(Task a):
In the hypothesis analysis below, which statistical test compares age between the response groups?

4 Hypothesis creation

htmltools::img(src = knitr::image_uri("img/mind_map_hypothesis.png"), width = "500", heigth = "500")

Hypotheses Customers:

  • H1) Interest is greater in customers with HIGHER AGE.
  • H2) Interest is greater in FEMALE CUSTOMERS.

Hypotheses Vehicle Insurance:

  • H3) Interest is greater in customers WITH MOST RECENT VEHICLE AGE.

  • H4) Interest is greater in customers who HAD VEHICLE DAMAGE.

  • H5) Interest is greater in Customers who HAD VEHICLE PREVIOUSLY INSURED.

Hypotheses Health Insurance:

  • H6) Interest is greater in customers with HIGHER ANNUAL HEALTH EXPANSES.

  • H7) Interest is greater in customers whth MORE DAYS ASSOCIATED.

Hypotheses Offer Methods: (no data available)

Hypotheses Vehicle: (no data available)

Hypotheses Seasonality: (no data available)

Prioritization of Hypotheses: all can be validated on first crisp cycle.

5 Exploratory Data Analysis

5.1 Univariate Analysis

Done before.

5.2 Bivariate Analysis

  • H1) Interest is greater in customers with HIGHER AGE. ✅
df2 %>% 
  ggplot(aes(x = response, y = age)) +
  stat_boxplot(geom ='errorbar', width = 0.6) + 
  geom_boxplot(aes(fill = response), show.legend = FALSE)

# add a statistical test
df2 %>% 
  select(age, response) %>% 
  tbl_summary(by = response) %>% 
  add_p()
Characteristic yes, N = 46,7101 no, N = 334,3991 p-value2
age 43 (35, 51) 34 (24, 49) <0.001
1 Median (IQR)
2 Wilcoxon rank sum test
# let's take a look on the age distribution for each group
df2 %>% 
  ggplot(aes(age)) +
  geom_histogram(binwidth = 1, color = "gray", fill = "navyblue") +
  facet_grid(rows = vars(response)) +
  ggtitle("Age distribution")

It seems that age has a strong impact on the response. Age distribution is different for interested and not interested customer. The statistical test confirms age is a significant factor for response (p < 0.001). Interested customers are, on average, older than no interested customers. So, we can say this hypothesis is TRUE, interested customers are older.

  • H2) Interest is greater in FEMALE CUSTOMERS.
df2 %>% 
  ggplot(aes(x = gender)) +
  geom_bar(aes(fill = gender), show.legend = FALSE)

df2 %>% 
  ggplot(aes(x = factor(response))) +
  geom_bar(aes(fill = gender), position = 'dodge')

df2 %>% 
  select(gender) %>% 
  tbl_summary()
Characteristic N = 381,1091
gender
    female 175,020 (46%)
    male 206,089 (54%)
1 n (%)
df2 %>% 
  select(response, gender) %>% 
  tbl_summary(by = response) %>% 
  add_p()
Characteristic yes, N = 46,7101 no, N = 334,3991 p-value2
gender <0.001
    female 18,185 (39%) 156,835 (47%)
    male 28,525 (61%) 177,564 (53%)

(Task b):
From the entries below, write out the lines between the one holding "Can you confirm if matte" and the one holding "That is False.", inclusive.

Entries from a dataset:
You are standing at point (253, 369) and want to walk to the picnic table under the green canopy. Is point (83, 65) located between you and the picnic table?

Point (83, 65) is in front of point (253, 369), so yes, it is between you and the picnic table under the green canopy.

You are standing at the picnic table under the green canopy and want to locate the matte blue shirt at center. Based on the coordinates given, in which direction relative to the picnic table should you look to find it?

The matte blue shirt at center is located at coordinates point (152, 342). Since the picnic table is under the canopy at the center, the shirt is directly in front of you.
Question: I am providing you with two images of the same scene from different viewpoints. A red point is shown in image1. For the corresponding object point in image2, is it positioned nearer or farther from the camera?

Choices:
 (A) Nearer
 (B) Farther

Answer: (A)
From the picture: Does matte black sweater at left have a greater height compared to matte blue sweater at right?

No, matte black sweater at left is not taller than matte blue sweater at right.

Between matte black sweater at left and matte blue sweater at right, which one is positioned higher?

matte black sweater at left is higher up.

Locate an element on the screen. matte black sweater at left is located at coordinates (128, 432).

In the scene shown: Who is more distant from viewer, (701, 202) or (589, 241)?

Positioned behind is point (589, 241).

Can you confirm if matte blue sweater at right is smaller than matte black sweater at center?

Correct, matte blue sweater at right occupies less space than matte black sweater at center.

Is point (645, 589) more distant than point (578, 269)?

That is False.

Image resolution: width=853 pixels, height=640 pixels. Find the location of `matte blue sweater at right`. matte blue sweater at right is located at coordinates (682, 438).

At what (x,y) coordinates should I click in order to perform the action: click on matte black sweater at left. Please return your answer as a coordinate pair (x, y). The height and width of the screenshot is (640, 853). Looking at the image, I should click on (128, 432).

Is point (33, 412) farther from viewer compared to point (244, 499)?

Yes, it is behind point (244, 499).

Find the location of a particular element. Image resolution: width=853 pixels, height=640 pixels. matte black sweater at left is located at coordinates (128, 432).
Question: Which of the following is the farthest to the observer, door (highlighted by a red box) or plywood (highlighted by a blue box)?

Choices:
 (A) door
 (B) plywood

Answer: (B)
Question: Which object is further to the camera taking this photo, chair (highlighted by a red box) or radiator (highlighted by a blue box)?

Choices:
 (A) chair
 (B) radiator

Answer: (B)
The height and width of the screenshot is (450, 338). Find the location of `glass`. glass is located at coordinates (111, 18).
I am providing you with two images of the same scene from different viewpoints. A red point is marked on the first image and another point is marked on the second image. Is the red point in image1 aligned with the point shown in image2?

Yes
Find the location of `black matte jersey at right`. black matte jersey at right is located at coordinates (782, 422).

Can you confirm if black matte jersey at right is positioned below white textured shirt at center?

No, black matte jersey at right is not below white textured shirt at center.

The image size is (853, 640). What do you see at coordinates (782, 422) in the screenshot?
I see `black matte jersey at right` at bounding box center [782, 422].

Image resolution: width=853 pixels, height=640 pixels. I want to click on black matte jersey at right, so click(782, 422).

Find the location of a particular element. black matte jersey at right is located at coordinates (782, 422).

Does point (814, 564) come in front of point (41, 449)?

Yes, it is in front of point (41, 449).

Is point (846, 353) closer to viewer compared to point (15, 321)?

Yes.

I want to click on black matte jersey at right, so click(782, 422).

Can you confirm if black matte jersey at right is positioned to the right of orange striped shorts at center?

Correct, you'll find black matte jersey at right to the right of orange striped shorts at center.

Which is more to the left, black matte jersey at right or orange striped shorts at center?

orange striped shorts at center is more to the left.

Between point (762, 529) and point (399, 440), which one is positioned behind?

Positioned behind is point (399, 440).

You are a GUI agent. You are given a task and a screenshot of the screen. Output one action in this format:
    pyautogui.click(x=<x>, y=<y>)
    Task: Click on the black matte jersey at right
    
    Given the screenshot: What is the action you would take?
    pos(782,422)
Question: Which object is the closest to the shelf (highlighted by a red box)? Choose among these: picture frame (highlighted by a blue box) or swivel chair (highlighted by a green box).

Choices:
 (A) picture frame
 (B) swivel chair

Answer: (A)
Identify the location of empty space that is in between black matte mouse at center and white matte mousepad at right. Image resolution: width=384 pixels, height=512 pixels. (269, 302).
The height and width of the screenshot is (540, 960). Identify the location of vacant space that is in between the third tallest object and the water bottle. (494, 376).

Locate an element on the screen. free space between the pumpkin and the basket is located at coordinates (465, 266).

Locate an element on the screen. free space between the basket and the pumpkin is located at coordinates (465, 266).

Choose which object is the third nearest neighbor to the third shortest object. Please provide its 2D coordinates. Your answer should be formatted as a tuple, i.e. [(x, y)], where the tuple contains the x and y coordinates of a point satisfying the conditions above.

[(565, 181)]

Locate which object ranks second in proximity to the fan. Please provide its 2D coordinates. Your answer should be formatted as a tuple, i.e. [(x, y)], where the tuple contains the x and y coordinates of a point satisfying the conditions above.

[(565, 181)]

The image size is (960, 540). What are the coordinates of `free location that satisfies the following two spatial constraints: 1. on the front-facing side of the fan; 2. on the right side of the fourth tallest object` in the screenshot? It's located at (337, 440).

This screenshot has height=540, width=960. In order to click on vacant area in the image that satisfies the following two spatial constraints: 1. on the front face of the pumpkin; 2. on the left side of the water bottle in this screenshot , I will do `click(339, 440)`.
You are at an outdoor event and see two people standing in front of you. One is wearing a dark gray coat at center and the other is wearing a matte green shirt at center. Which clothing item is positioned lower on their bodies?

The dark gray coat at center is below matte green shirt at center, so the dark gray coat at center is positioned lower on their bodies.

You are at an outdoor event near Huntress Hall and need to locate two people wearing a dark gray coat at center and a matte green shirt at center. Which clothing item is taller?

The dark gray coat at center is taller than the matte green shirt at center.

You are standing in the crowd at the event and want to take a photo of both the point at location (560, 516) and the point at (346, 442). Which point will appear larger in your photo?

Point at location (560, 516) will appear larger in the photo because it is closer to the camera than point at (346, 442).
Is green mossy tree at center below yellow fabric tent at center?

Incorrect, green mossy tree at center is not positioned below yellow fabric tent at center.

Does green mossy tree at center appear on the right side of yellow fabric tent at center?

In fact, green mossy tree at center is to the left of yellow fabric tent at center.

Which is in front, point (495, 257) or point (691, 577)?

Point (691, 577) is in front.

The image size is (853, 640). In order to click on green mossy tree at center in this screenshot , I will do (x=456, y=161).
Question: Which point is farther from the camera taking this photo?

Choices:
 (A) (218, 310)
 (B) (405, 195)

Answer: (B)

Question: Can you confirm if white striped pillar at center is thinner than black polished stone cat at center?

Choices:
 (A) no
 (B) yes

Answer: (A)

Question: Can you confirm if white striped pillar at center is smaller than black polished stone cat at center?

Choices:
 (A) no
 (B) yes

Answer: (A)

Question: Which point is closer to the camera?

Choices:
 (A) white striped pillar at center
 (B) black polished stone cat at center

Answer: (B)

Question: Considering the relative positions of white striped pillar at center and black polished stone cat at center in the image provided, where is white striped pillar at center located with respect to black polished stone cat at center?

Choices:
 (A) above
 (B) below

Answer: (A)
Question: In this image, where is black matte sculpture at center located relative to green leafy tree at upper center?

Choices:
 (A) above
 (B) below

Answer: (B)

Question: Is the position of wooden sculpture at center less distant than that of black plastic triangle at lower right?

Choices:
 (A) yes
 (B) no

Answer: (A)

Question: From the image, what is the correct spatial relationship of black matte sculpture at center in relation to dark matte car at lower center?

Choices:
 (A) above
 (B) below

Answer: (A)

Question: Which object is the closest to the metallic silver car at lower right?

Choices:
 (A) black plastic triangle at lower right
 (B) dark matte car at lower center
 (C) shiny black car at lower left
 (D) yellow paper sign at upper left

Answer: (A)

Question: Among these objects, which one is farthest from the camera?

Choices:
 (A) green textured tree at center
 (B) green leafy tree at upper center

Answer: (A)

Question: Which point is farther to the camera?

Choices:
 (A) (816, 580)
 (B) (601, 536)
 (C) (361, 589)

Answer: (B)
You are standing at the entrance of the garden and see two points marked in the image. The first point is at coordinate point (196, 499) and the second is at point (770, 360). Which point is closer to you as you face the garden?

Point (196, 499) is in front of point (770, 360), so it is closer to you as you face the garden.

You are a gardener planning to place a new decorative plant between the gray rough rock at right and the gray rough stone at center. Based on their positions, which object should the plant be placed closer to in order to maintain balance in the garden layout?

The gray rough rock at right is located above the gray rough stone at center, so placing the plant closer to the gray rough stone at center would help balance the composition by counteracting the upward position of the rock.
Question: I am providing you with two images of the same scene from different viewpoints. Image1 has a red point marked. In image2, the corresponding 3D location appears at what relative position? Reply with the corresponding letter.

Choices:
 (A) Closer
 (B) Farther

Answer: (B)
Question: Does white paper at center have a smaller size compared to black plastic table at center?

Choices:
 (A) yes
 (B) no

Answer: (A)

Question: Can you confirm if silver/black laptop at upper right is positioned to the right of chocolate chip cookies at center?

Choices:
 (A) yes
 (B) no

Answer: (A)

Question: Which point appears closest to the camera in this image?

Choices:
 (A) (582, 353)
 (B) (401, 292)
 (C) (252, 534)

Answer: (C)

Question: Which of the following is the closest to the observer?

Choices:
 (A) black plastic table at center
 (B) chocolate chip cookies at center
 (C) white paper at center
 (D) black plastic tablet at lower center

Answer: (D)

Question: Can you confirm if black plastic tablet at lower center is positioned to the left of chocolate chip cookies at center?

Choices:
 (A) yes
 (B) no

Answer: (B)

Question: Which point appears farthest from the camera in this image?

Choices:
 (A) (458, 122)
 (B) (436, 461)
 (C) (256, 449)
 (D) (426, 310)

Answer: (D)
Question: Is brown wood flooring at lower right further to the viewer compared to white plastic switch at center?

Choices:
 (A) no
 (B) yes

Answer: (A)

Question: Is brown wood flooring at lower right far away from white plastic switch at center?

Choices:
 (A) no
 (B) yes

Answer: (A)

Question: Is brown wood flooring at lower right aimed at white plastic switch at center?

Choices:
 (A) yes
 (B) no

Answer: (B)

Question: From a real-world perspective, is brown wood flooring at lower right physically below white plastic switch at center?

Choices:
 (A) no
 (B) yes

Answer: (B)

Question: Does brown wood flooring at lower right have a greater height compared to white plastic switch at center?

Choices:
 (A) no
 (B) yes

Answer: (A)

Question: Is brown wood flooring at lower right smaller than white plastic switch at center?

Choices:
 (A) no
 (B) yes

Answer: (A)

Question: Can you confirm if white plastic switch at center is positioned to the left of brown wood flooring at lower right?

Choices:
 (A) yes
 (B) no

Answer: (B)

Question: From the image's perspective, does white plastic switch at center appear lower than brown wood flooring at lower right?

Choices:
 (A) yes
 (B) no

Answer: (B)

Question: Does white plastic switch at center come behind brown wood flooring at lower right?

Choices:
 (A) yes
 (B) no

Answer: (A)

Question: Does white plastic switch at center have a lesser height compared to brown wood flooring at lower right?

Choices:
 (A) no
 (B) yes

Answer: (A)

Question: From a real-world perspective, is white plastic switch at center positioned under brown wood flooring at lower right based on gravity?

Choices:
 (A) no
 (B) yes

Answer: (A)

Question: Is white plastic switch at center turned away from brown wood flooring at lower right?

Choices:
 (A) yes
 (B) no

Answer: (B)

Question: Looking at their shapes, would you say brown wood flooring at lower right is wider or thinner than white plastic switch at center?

(Response a):
The Wilcoxon rank sum test.

(Response b):
Can you confirm if matte blue sweater at right is smaller than matte black sweater at center?

Correct, matte blue sweater at right occupies less space than matte black sweater at center.

Is point (645, 589) more distant than point (578, 269)?

That is False.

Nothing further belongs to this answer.